Debt and how to pay it off is very much on the agenda again. While we still can only guess the size of the economic fall out of the Corona pandemic, it is clear that many experienced unprecedented financial hardship and could cope only by increasing their debt.
And while I told you before that worrying about money during a health pandemic is not the thing to do, we are rapidly approaching the end of it.
It is time again to look at your money because it nourishes your life (when used correctly).
Hence, it is time to have a look at your debt and start tackling it appropriately.
You can use this post as a resource – I have summarised the blog posts by fifteen UK bloggers during Debt Awareness Week (22-28 March 2021).
I have started with an article where you will learn how to work out whether you are in a money place, allowing you to pay off your debt (and change your situation if you find out that you cannot).
After that, you will find blogs sharing information, wisdom, ideas, and inspiration.
Take advantage – we, a group of UK money bloggers, collectively spent approximately two days to create this gift for you. Surely you can spend a couple of hours learning and feeding your resolve and motivation.
(And if you want to learn more or need to clarify something, you could always get in touch.)
Here are the posts.
Can you pay off your debt?
Yes, there are situations when you may want to tackle your debt, but you don’t have the money to do it. From this article by me (Maria at The Money Principle), you will learn how to work out whether you can pay off your debt and what to do if you discover you cannot do it.
(I also recently published a book on how to pay off debt fast and live debt-free forever – ‘Never Bet on Red’, which offers a novel approach to set you on the road to debt freedom and empower you to achieve it.)

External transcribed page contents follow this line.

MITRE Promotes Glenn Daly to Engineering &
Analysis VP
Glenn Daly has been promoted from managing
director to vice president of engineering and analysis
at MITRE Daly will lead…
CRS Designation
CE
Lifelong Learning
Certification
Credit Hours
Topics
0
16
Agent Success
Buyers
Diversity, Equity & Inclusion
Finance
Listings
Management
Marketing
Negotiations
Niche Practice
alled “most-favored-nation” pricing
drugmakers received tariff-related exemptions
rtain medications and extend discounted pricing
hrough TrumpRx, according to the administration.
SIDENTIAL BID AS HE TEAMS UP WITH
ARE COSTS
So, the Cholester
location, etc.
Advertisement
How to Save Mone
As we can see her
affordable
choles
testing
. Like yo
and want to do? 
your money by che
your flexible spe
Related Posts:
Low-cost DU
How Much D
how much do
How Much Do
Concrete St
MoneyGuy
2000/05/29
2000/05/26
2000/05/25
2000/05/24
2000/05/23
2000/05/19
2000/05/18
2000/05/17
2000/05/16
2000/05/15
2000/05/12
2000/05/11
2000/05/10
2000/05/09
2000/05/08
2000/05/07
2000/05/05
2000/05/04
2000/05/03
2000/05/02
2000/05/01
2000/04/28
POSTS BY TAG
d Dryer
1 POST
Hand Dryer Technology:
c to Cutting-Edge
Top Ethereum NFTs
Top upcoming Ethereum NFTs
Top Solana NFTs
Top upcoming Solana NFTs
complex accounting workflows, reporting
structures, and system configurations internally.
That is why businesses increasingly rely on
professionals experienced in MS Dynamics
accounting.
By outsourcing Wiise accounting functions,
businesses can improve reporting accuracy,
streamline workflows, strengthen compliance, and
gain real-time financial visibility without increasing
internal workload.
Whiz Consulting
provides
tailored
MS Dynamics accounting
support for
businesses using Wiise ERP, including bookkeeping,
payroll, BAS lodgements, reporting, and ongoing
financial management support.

Marie Ellis from brokegirlinthecity.com shares her inspirational journey to debt freedom – the good, the bad, and the ugly. Great for inspiration and helpful tips. My favourite is where Marie shares five lessons from her experience with debt – especially the fourth one. Want to know what it is? (Tip: go and read the article.)
Emma from Bee Money Savvy offers five tips to help you pay off debt. All are savvy, and some are unexpected.

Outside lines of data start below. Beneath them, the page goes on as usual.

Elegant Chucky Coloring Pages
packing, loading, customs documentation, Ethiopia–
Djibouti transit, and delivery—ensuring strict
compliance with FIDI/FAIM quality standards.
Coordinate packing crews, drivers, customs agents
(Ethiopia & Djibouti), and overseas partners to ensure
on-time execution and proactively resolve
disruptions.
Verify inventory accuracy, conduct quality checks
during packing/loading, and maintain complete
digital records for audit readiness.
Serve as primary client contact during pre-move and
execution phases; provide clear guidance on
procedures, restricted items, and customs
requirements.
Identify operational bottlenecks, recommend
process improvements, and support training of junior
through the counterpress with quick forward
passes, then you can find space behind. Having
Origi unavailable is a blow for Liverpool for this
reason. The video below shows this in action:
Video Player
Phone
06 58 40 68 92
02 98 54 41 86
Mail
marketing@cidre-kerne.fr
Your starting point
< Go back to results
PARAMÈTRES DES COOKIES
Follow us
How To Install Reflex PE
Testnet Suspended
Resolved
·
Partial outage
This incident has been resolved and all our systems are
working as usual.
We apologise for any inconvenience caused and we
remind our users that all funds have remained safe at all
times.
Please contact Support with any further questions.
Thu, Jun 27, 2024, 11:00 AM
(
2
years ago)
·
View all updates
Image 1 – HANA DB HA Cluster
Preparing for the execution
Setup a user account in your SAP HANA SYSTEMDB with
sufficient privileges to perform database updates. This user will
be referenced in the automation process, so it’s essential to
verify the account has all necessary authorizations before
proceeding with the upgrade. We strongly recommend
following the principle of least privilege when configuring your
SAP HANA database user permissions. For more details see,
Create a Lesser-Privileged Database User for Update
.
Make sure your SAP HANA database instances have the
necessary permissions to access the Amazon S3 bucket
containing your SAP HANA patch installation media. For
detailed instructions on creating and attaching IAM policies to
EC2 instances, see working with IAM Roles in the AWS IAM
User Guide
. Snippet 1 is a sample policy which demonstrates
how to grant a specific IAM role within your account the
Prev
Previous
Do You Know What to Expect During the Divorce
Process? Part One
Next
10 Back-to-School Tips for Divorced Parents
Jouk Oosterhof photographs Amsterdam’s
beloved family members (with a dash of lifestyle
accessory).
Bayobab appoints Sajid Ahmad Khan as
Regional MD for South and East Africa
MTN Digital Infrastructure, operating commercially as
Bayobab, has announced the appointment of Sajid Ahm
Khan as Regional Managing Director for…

Offered by Ruth from Money Savvy Mum UK, these tips move between the strategic and practical. I like number four.
The Reverent offers a very personal viewpoint on debt. He had his ‘debt crisis’ in 2010 and got serious about paying it off. After three decades in debt, it took him three years to pay it off.
A combination of a personal account and tried and tested personal finance tips.

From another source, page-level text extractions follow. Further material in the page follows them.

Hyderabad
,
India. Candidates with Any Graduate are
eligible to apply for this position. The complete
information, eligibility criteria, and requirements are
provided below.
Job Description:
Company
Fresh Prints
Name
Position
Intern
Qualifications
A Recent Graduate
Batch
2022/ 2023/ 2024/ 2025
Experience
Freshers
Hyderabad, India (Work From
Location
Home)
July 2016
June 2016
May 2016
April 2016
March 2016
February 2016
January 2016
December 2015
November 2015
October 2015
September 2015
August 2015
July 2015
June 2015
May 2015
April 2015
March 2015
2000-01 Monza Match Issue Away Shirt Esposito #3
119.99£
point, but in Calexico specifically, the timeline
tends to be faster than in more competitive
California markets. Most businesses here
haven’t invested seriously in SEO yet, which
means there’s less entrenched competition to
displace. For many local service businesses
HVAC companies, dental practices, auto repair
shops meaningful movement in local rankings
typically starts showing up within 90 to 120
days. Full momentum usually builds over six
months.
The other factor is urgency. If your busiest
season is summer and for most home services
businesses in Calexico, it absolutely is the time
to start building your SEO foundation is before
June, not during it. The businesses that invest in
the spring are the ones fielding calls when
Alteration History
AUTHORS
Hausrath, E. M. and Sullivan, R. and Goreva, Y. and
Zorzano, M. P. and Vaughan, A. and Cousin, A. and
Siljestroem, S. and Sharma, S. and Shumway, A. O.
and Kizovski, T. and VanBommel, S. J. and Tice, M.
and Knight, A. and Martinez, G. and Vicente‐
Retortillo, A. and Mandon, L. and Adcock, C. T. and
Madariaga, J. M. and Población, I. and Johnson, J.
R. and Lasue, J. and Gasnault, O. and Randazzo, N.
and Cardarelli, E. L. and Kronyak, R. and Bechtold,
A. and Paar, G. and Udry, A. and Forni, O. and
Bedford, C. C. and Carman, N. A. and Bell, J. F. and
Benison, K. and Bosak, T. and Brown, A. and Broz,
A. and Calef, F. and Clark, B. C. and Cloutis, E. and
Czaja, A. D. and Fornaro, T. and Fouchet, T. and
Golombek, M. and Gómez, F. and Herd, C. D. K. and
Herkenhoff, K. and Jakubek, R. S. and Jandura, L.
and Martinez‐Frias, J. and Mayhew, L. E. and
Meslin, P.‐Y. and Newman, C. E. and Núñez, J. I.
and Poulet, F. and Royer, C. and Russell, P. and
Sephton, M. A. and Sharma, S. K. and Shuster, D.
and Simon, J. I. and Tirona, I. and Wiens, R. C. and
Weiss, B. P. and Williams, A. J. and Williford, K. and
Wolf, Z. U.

A selection of debt charities from Collette because everyone needs help sometimes, right?
More tips on how to pay off your debt – and I loved that ‘make more money’ comes before ‘spend less money’.
Here is a compelling and inspiring personal account (with lessons and tips). “Paying off debt takes organisation, dedication, and commitment. There is still around £8k to pay off, but there’s no longer any pressure on me to manage it all. My husband took out a loan to pay off the remaining credit cards, which were now attracting interest, and it was taking too long to pay them off. Now we have one monthly payment.”
“The thing is that debt advisers are actually legal experts specialising in the debt law. They know about the legal and regulatory frameworks surrounding lending money, enforcing payment of debts, and the protections that people in debt have against being driven into unreasonable hardship. They also know the codes of practice lenders claim they stick to and can spot when they’re not doing that and hold them to accountable. That means that they can find solutions that you or I wouldn’t necessarily know about.”
Savvy tips for paying off debt by Jane from Shoestring Cottage emphasising frugal living.
Lynn from Mrs MummyPenny offers an honest personal account of an epic, and inspiring debt journey. “Two years on from paying that debt, I am still credit debt free. I have a car on finance, that is due to be repaid in full during 2021. “
Whenever I talk about paying off debt, people ask whether the same rules apply to people on low, middle and high incomes. This post offers clever tips for people on low income.
Sejuty from The Subtle Investor draws attention to the ‘human’ aspect issues of debt. Most of us break down psychologically under its weight and its stigmatisation helps little to solve this matter. People in debt need support and understanding, not blame and demonisation.
I loved the tips in this post – they are (mostly) fresh, make you think, and bring in your mentality. A life raft, indeed.
A practical course on becoming debt-free by Joanna Ladocha. She takes your hand gently and guides you through the steps you must take to pay off your debt.
Debt freedom lessons: final thoughts
Now you have read these posts, you are equipped to start your debt freedom journey.
You must change your thinking.
You must learn more.
You must start acting on paying off your debt.